The risk of a brief U.S. government shutdown over the weekend rose Wednesday with congressional Republicans and Democrats split over a short-term spending bill needed to keep agencies running and some GOP lawmakers threatening a holdup to protest vaccine mandates.

Majority Democrats are looking to extend current agency funding into January or later given the impasse with Senate Republicans on full-year fiscal 2022 spending bills. While party leaders expressed confidence that the differences would get resolved in time, they have yet to schedule any action on a stopgap bill.
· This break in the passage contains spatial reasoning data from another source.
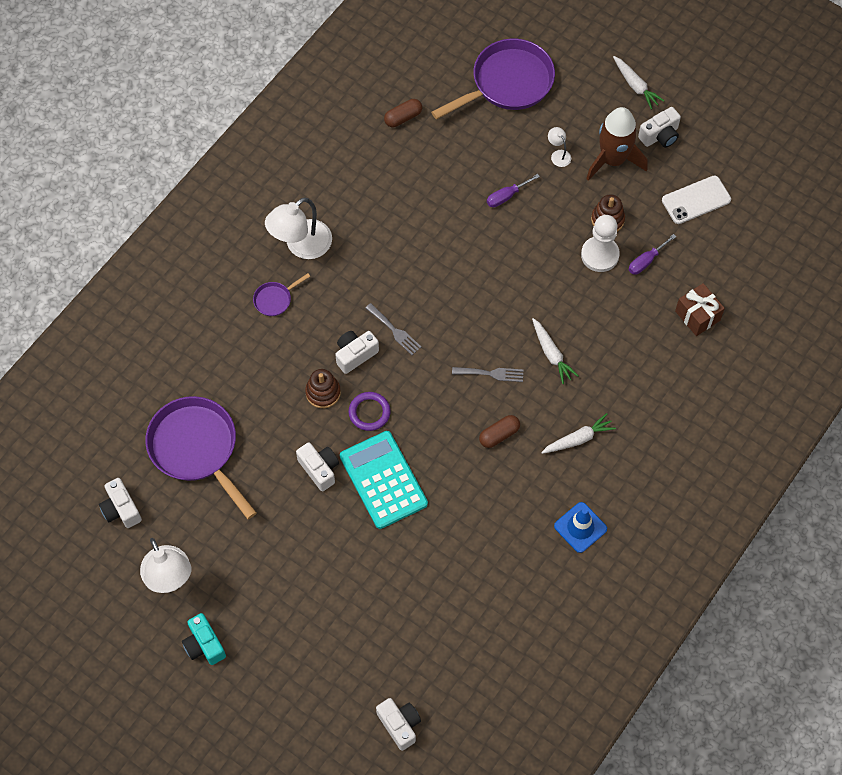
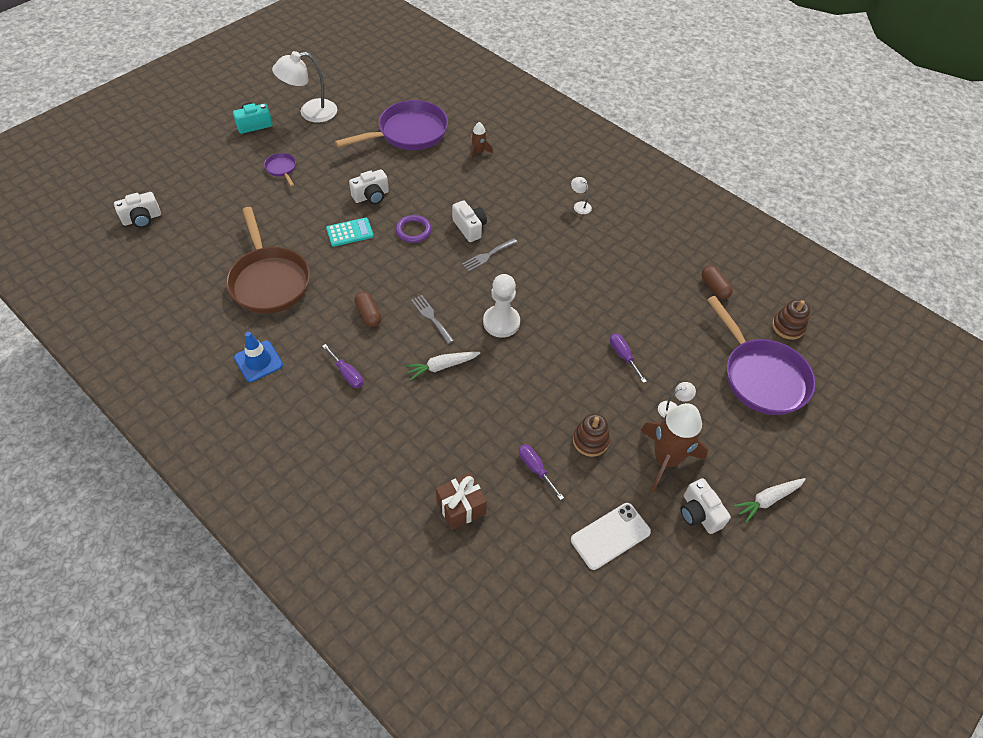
camera: 95 degrees right, 10 degrees down
(121, 509) = (372, 94): white camera -> none
(224, 362) = (478, 152): none -> brown rocket
(275, 299) = (530, 185): purple pan -> purple pan (282, 169)
(301, 246) = (580, 205): white lamp -> white lamp, size x0.45
(323, 392) = (439, 205): brown stacking toy -> brown stacking toy (788, 327)
(383, 480) = (350, 232): turquoise calculator -> turquoise calculator, size x0.56
(471, 548) = (269, 281): none -> brown pan
(491, 373) = (431, 317): grey fork -> grey fork turned 135 degrees clockwise
(578, 439) = (347, 374): white carrot -> purple screwdriver
(600, 255) = (547, 426): white pawn -> white pawn (501, 322)
(696, 200) = (610, 536): white phone -> white phone turned 75 degrees clockwise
Current funding for the government expires on Friday. Democrats said they have not gotten a proposal from Republicans on how long a stopgap should last and there are growing concerns that a faction of conservatives will attempt to trigger a shutdown to block funding for President Joe Biden’s initiative requiring large private employers to either mandate vaccinations against Covid-19 or provide weekly testing.

There were hints Wednesday afternoon that the standoff over vaccine mandates could be resolved by allowing a simple-majority vote on an amendment to the stopgap bill that would remove funding to implement the vaccine mandate.

“I think that would be a very good resolution,” Texas Republican Senator Ted Cruz said.

Democratic leaders had not yet weighed in, but a similar amendment failed on a party-line vote during debate on the last short-term spending bill. 

“I can’t imagine we would walk back the safety precautions,” House Ways and Means Chair Richard Neal, a Massachusetts Democrat, said. He called any attempt to defund the government over vaccine mandates “nonsensical.”

Senate Republican leader Mitch McConnell said Wednesday that he thinks there will be no gap in government funding. “We won’t shut down,” he said.

Senate Hurdle
Meeting the end-of-week deadline will require cooperation from all Senate Republicans. Although there is likely enough support from GOP senators to pass a stopgap, any one senator can demand extra procedural steps in the Senate that can drag on for nearly a week. That could come from the effort by Cruz and a group of other GOP senators to link spending measure to blocking Biden administration’s workplace rule on vaccinations and testing.

Kansas Senator Roger Marshall, who sponsored the vaccine amendment on the last stopgap bill, led a Nov. 3 letter signed by 10 other Senate Republicans pledging to oppose all efforts to implement the vaccine mandate, including by objecting to government funding bills.